* begin RAW RECORDS *

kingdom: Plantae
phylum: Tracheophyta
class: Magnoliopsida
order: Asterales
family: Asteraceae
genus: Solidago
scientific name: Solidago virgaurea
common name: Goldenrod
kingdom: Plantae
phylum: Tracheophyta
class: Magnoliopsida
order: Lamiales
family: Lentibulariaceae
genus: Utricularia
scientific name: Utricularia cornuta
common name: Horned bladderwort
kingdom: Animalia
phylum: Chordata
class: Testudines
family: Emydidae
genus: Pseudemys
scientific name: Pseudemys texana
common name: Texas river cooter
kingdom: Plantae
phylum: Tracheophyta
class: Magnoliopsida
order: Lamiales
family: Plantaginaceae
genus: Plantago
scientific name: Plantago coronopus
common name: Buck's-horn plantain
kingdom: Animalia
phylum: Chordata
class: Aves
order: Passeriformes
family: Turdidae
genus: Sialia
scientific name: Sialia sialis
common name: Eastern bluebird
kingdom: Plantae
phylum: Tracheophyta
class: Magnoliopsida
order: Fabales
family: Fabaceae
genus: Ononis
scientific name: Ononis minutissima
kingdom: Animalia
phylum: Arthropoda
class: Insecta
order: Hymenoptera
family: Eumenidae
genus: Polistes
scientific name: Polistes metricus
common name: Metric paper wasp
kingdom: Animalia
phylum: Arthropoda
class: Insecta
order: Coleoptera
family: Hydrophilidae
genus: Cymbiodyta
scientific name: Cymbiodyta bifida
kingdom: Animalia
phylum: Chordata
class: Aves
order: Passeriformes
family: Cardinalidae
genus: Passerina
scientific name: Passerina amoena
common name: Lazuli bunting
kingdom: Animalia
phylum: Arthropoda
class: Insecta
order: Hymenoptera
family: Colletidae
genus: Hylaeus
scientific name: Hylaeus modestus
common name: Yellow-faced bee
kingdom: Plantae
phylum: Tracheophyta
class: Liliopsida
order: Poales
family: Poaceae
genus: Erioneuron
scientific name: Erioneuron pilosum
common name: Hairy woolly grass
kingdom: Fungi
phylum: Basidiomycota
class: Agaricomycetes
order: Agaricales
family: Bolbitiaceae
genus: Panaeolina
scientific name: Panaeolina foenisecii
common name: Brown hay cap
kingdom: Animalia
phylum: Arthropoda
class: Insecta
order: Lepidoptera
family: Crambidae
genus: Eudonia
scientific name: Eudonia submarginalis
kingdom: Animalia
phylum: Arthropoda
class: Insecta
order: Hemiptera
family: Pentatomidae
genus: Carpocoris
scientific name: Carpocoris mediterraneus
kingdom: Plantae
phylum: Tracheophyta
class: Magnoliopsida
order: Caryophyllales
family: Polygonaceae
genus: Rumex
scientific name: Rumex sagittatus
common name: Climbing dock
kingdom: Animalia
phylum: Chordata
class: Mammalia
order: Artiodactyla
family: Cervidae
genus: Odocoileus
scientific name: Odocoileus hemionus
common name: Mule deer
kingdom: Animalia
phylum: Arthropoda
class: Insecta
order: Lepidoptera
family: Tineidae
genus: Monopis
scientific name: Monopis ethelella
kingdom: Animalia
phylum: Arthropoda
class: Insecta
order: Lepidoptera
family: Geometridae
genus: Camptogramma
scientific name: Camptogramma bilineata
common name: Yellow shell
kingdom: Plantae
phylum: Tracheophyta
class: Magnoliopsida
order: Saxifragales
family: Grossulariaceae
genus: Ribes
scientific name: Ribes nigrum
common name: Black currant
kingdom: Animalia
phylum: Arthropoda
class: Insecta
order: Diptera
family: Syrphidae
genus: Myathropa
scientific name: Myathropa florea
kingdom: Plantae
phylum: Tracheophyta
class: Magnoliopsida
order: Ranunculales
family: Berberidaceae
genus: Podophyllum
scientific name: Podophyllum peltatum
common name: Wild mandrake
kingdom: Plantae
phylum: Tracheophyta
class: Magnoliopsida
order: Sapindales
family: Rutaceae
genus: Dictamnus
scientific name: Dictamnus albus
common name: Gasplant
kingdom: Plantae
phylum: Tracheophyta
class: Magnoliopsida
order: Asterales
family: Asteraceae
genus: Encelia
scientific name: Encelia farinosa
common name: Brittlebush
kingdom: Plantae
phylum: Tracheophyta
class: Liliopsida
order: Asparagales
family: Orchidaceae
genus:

* end RAW RECORDS *

Turn every line in the items above into a single numbered list, skipping any blank lines.

1. kingdom: Plantae
2. phylum: Tracheophyta
3. class: Magnoliopsida
4. order: Asterales
5. family: Asteraceae
6. genus: Solidago
7. scientific name: Solidago virgaurea
8. common name: Goldenrod
9. kingdom: Plantae
10. phylum: Tracheophyta
11. class: Magnoliopsida
12. order: Lamiales
13. family: Lentibulariaceae
14. genus: Utricularia
15. scientific name: Utricularia cornuta
16. common name: Horned bladderwort
17. kingdom: Animalia
18. phylum: Chordata
19. class: Testudines
20. family: Emydidae
21. genus: Pseudemys
22. scientific name: Pseudemys texana
23. common name: Texas river cooter
24. kingdom: Plantae
25. phylum: Tracheophyta
26. class: Magnoliopsida
27. order: Lamiales
28. family: Plantaginaceae
29. genus: Plantago
30. scientific name: Plantago coronopus
31. common name: Buck's-horn plantain
32. kingdom: Animalia
33. phylum: Chordata
34. class: Aves
35. order: Passeriformes
36. family: Turdidae
37. genus: Sialia
38. scientific name: Sialia sialis
39. common name: Eastern bluebird
40. kingdom: Plantae
41. phylum: Tracheophyta
42. class: Magnoliopsida
43. order: Fabales
44. family: Fabaceae
45. genus: Ononis
46. scientific name: Ononis minutissima
47. kingdom: Animalia
48. phylum: Arthropoda
49. class: Insecta
50. order: Hymenoptera
51. family: Eumenidae
52. genus: Polistes
53. scientific name: Polistes metricus
54. common name: Metric paper wasp
55. kingdom: Animalia
56. phylum: Arthropoda
57. class: Insecta
58. order: Coleoptera
59. family: Hydrophilidae
60. genus: Cymbiodyta
61. scientific name: Cymbiodyta bifida
62. kingdom: Animalia
63. phylum: Chordata
64. class: Aves
65. order: Passeriformes
66. family: Cardinalidae
67. genus: Passerina
68. scientific name: Passerina amoena
69. common name: Lazuli bunting
70. kingdom: Animalia
71. phylum: Arthropoda
72. class: Insecta
73. order: Hymenoptera
74. family: Colletidae
75. genus: Hylaeus
76. scientific name: Hylaeus modestus
77. common name: Yellow-faced bee
78. kingdom: Plantae
79. phylum: Tracheophyta
80. class: Liliopsida
81. order: Poales
82. family: Poaceae
83. genus: Erioneuron
84. scientific name: Erioneuron pilosum
85. common name: Hairy woolly grass
86. kingdom: Fungi
87. phylum: Basidiomycota
88. class: Agaricomycetes
89. order: Agaricales
90. family: Bolbitiaceae
91. genus: Panaeolina
92. scientific name: Panaeolina foenisecii
93. common name: Brown hay cap
94. kingdom: Animalia
95. phylum: Arthropoda
96. class: Insecta
97. order: Lepidoptera
98. family: Crambidae
99. genus: Eudonia
100. scientific name: Eudonia submarginalis
101. kingdom: Animalia
102. phylum: Arthropoda
103. class: Insecta
104. order: Hemiptera
105. family: Pentatomidae
106. genus: Carpocoris
107. scientific name: Carpocoris mediterraneus
108. kingdom: Plantae
109. phylum: Tracheophyta
110. class: Magnoliopsida
111. order: Caryophyllales
112. family: Polygonaceae
113. genus: Rumex
114. scientific name: Rumex sagittatus
115. common name: Climbing dock
116. kingdom: Animalia
117. phylum: Chordata
118. class: Mammalia
119. order: Artiodactyla
120. family: Cervidae
121. genus: Odocoileus
122. scientific name: Odocoileus hemionus
123. common name: Mule deer
124. kingdom: Animalia
125. phylum: Arthropoda
126. class: Insecta
127. order: Lepidoptera
128. family: Tineidae
129. genus: Monopis
130. scientific name: Monopis ethelella
131. kingdom: Animalia
132. phylum: Arthropoda
133. class: Insecta
134. order: Lepidoptera
135. family: Geometridae
136. genus: Camptogramma
137. scientific name: Camptogramma bilineata
138. common name: Yellow shell
139. kingdom: Plantae
140. phylum: Tracheophyta
141. class: Magnoliopsida
142. order: Saxifragales
143. family: Grossulariaceae
144. genus: Ribes
145. scientific name: Ribes nigrum
146. common name: Black currant
147. kingdom: Animalia
148. phylum: Arthropoda
149. class: Insecta
150. order: Diptera
151. family: Syrphidae
152. genus: Myathropa
153. scientific name: Myathropa florea
154. kingdom: Plantae
155. phylum: Tracheophyta
156. class: Magnoliopsida
157. order: Ranunculales
158. family: Berberidaceae
159. genus: Podophyllum
160. scientific name: Podophyllum peltatum
161. common name: Wild mandrake
162. kingdom: Plantae
163. phylum: Tracheophyta
164. class: Magnoliopsida
165. order: Sapindales
166. family: Rutaceae
167. genus: Dictamnus
168. scientific name: Dictamnus albus
169. common name: Gasplant
170. kingdom: Plantae
171. phylum: Tracheophyta
172. class: Magnoliopsida
173. order: Asterales
174. family: Asteraceae
175. genus: Encelia
176. scientific name: Encelia farinosa
177. common name: Brittlebush
178. kingdom: Plantae
179. phylum: Tracheophyta
180. class: Liliopsida
181. order: Asparagales
182. family: Orchidaceae
183. genus:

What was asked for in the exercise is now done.